Erik Sherman's WriterBiz

A spot about the business of writing as seen by a freelance writer. That includes marketing, sales, contracts, copyright, planning, research - in short, the business end of writing.

Name: Erik Sherman
Location: Massachusetts, United States

I'm an independent writer and photographer who covers business, food, technology, books, media, general features, and pretty much anything appealing that results in a signed check. My work has appeared in such places as the New York Times Magazine, Newsweek, Newsweek Japan, Fortune, Inc, Fortune Small Business, the Financial Times, Advertising Age, Saveur, US News & World Report, and Continental

Tuesday, June 3, 2008

"On the Media" On the Book Business

If you write books, or want to, then you should read the transcript of a May On the Media broadcast. The NPR show about the media business spent some long minutes discussing the dynamics of the book industry, starting with where the books sell. For example, did you know that traditional book stores, whether chains or independents, only account for 40 percent of book sales? Online is important, absolutely - Amazon represents 11 percent of all book sales - but so are airports and Wal-Mart and toy stores and craft stores and Williams Sonoma. If your publisher only goes after bookstores, then it is not doing its job of getting copies out there.
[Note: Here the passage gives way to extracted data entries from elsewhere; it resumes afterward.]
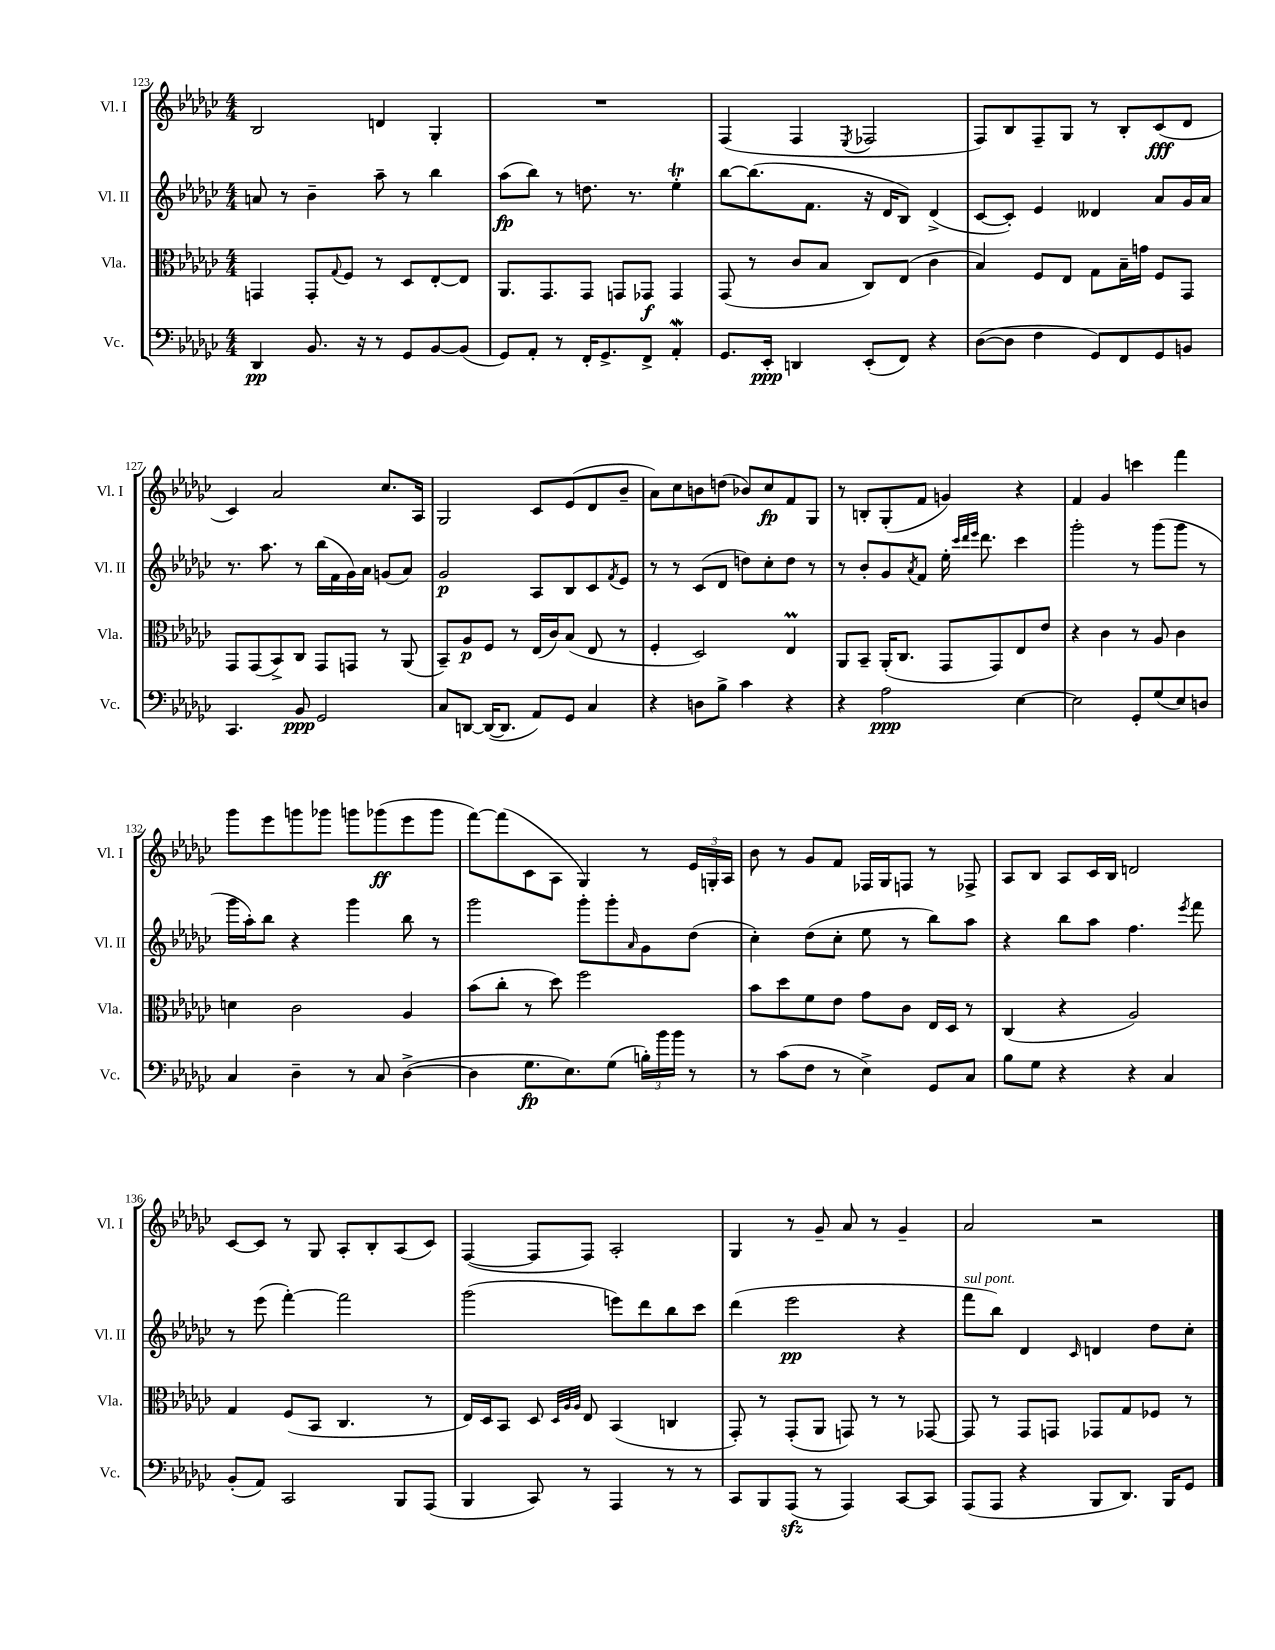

**kern	**kern	**kern	**kern
*staff4	*staff3	*staff2	*staff1
*clefF4	*clefC3	*clefG2	*clefG2
*k[b-e-a-d-g-c-]	*k[b-e-a-d-g-c-]	*k[b-e-a-d-g-c-]	*k[b-e-a-d-g-c-]
*M4/4	*M4/4	*M4/4	*M4/4
4DD-/	4GG/	8a/	2B-/
.	.	8r	.
8.BB-/	8GG'/L	4b-~\	.
.	8qqG-/	.	.
.	8F/J	.	.
16r	.	.	.
8r	8r	8aa-~\	4d/
8GG-/L	8D-/L	8r	.
[8BB-/	[8E-'/	4bb-\	4G-'/
(8BB-/]J	8E-/]J	.	.
=	=	=	=
8GG-/L)	8.AA-/L	(8aa-\L	1r
8AA-'/J	.	8bb-\J)	.
.	8.GG-/	.	.
8r	.	8r	.
16FF'/LK	8GG-/J	8.dd\	.
8.GG-^/	.	.	.
.	8GG/L	.	.
.	.	8.r	.
8FF^/J	8GG-/J	.	.
4AA-'/	4GG-/	4ee-'\	.
=	=	=	=
8.GG-/L	(8GG-/	[8bb-\L	(4F/
.	8r	(8.bb-\]	.
16EE-'/Jk	.	.	.
4DD/	8c-/L	.	4F/
.	.	8.f\J	.
.	8B-/J	.	.
.	.	.	8qE-/
(8EE-'/L	8C-/L)	16r	2F-/
.	.	16d-/LK	.
8FF/J)	(8E-/J	8B-/J)	.
4r	4c-\	(4d-^/	.
=	=	=	=
([8D-\L	4B-/)	[8c-/L	8F/L)
8D-\]J	.	8c-'/]J)	8B-/
4F\	8F/L	4e-/	8F~/
.	8E-/J	.	8G-/J
8GG-/L)	8G-\L	4d--/	8r
8FF/	16B-~\L	.	8B-'/L
.	16g\JJ	.	.
8GG-/	8F/L	8a-/L	(8c-/
8BB/J	8GG-/J	16g-/L	8d-/J
.	.	16a-/JJ	.
=	=	=	=
4.CC-/	8GG-/L	8.r	4c-/)
.	(8GG-/	.	.
.	.	8.aa-\	.
.	8BB-^/)	.	2a-/
8BB-/	8C-/J	8r	.
2GG-/	8GG-/L	(16bb-\LL	.
.	.	16f\	.
.	8GG/J	16g-\)	.
.	.	16a-\JJ	.
.	8r	(8g/L	8.cc-/L
.	(8AA-/	8a-/J)	.
.	.	.	16A-/Jk
=	=	=	=
8C-/L	8BB-~/L)	2g-/	2G-/
[8DD/J	8A-/	.	.
(16DD/_LK	8F/J	.	.
8.DD/]J	.	.	.
.	8r	.	.
8AA-/L)	(16E-/LL	8A-/L	8c-/L
.	16c-/J)	.	.
8GG-/J	(8B-/J	8B-/	(8e-/
4C-/	8E-/	8c-/	8d-/
.	.	8qf/	.
.	8r	8e-/J	8b-~/J
=	=	=	=
4r	4F'/	8r	8a-\L)
.	.	8r	8cc-\
8D\L	2D-/)	(8c-/L	8b\
8B-^\J	.	8d-/J	(8dd\J
4c-\	.	8dd\L)	8b-/L)
.	.	8cc-'\	8cc-/
4r	4E-/	8dd\J	8f/
.	.	8r	8G-/J
=	=	=	=
4r	8AA-/L	8r	8r
.	8BB-~/J	8b-'/L	8B'/L
2A-\	(16AA-'/LK	8g-/	(8G-'/
.	8.C-/J	.	.
.	.	8qa-/	.
.	.	8f/J	8f/J
.	8GG-/L	16ee-'\	4g/)
.	.	32qqccc-/LLL	.
.	.	32qqddd-/	.
.	.	32qqeee-/JJJ	.
.	.	8.ddd-\	.
.	8GG-/)	.	.
[4E-\	8E-/	4ccc-\	4r
.	8e-/J	.	.
=	=	=	=
2E-\]	4r	2ggg-'\	4f/
.	4c-\	.	4g-/
8GG-'/L	8r	8r	4ccc\
(8G-/	8A-/	(8ggg-\L	.
8E-/)	4c-\	8ggg-\J	4fff\
8D/J	.	8r	.
=	=	=	=
4C-/	4d\	16ggg-\LL	8ggg-\L
.	.	16aa-'\J)	.
.	.	8bb-\J	8eee-\
4D-~\	2c-\	4r	8ggg\
.	.	.	8ggg-\J
8r	.	4ggg-\	8ggg\L
8C-/	.	.	(8ggg-\
([4D-^\	4A-/	8bb-\	8eee-\
.	.	8r	8ggg-\J
=	=	=	=
4D-\]	(8b-\L	2ggg-\	[8fff\L)
.	8cc-'\J	.	(8fff\]
8.G-\L	8r	.	8c-\
.	8dd-\)	.	8A-\J
8.E-\)	.	.	.
.	2ff\	8ggg-'\L	4G-/)
(8G-\J	.	8ggg-'\	.
.	.	16qqa-/	.
24B'\LL)	.	8g-\	8r
24b-\	.	.	.
24b-\JJ	.	.	.
8r	.	(8dd-\J	24e-/LL
.	.	.	24G'/
.	.	.	24A-/JJ
=	=	=	=
8r	8b-\L	4cc-'\)	8b-\
(8c-\L	8dd-\	.	8r
8F\J	8f\	(8dd-\L	8g-/L
8r	8e-\J	8cc-'\J	8f/J
4E-^\)	8g-\L	8ee-\	16F-/LL
.	.	.	16G-/J
.	8c-\J	8r	8F/J
8GG-/L	16E-/LL	8bb-\L)	8r
.	16D-/JJ	.	.
8C-/J	8r	8aa-\J	8F-^/
=	=	=	=
8B-\L	(4C-/	4r	8A-/L
8G-\J	.	.	8B-/J
4r	4r	8bb-\L	8A-/L
.	.	8aa-\J	16c-/L
.	.	.	16B-/JJ
4r	2A-/)	4.ff\	2d/
4C-/	.	.	.
.	.	8qeee-/	.
.	.	8fff\	.
=	=	=	=
(8BB-'/L	4G-/	8r	[8c-/L
8AA-/J)	.	(8eee-\	8c-/]J
2CC-/	(8F/L	[4fff'\)	8r
.	8BB-/J	.	8G-/
.	4.C-/	2fff\]	8A-'/L
.	.	.	8B-'/
8BBB-/L	.	.	(8A-/
(8AAA-/J	8r	.	8c-/J)
=	=	=	=
4BBB-/	16E-/LL)	(2ggg-\	([4F/
.	16D-/J	.	.
.	8BB-/J	.	.
8CC-/)	8D-/	.	8F/]L
.	32qqD-/LLL	.	.
.	32qqA-/	.	.
.	32qqA-/JJJ	.	.
8r	8E-/	.	8F/J)
4AAA-/	(4BB-/	8eee\L)	2A-'/
.	.	8ddd-\	.
8r	4C/	8bb-\	.
8r	.	8ccc-\J	.
=	=	=	=
8CC-/L	8GG-'/)	(4ddd-\	4G-/
8BBB-/	8r	.	.
(8AAA-/J	(8GG-'/L	2eee-\	8r
8r	8AA-/J	.	8g-~/
4AAA-/)	8GG/)	.	8a-/
.	8r	.	8r
[8CC-/L	8r	4r	4g-~/
8CC-/]J	[8GG-/	.	.
=	=	=	=
(8AAA-/L	8GG-/]	8fff\L	2a-/
8AAA-/J	8r	8bb-\J)	.
4r	8GG-/L	4d-/	.
.	8GG/J	.	.
.	.	16qqc-/	.
8BBB-/L	8GG-/L	4d/	2r
8.DD-/J)	8G-/	.	.
.	8F-/J	8dd-\L	.
16BBB-/LK	.	.	.
8GG-/J	8r	8cc-'\J	.
==	==	==	==
*-	*-	*-	*-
As you likely know, there are fewer and fewer traditional outlets for book reviews and news. Newspapers have cut back terribly. So you need to find the gowing alternate routes: online reviewers and book clubs (And Oprah if you have any chance, because who else could cause about a million copies of Anna Karenina to fly off the shelves?). The probelm is the volume of books coming out each year is staggering: between 200,000 and 300,000 if you include self-published titles. Twenty or thirty years ago, that number was more like 50,000. It's like being in a room of screaming people. Who will catch your attention?

Jonathan Band, an adjunct professor at the Georgetown University Law Center, had the single-best explanation of what Google Book Search could do for the publishing companies and authors:
It will make books more relevant than they are today. Because right now, a lot of students, when they are given a research assignment, they just go to Google or another search engine. They don't see books, because books are invisible on the Internet.
I had never considered that, but that point alone could change my attitude toward books on Google.

The entire dynamic of how people consider books is changing. The show brought up the example of Touching the Void, which had sat around doing nothing for many years until Into Thin Air became hot and Amazon's automated suggested selling promoted the former during sales of the latter. Bang: best seller.

Back to the beginning: if you want to write books, then you need to read this transcript, because you have to get a sense of how far the reality of the book business might be from your preconceptions. That is, unless you have a trust fund or have no life and can afford to write books during all your "free" hours.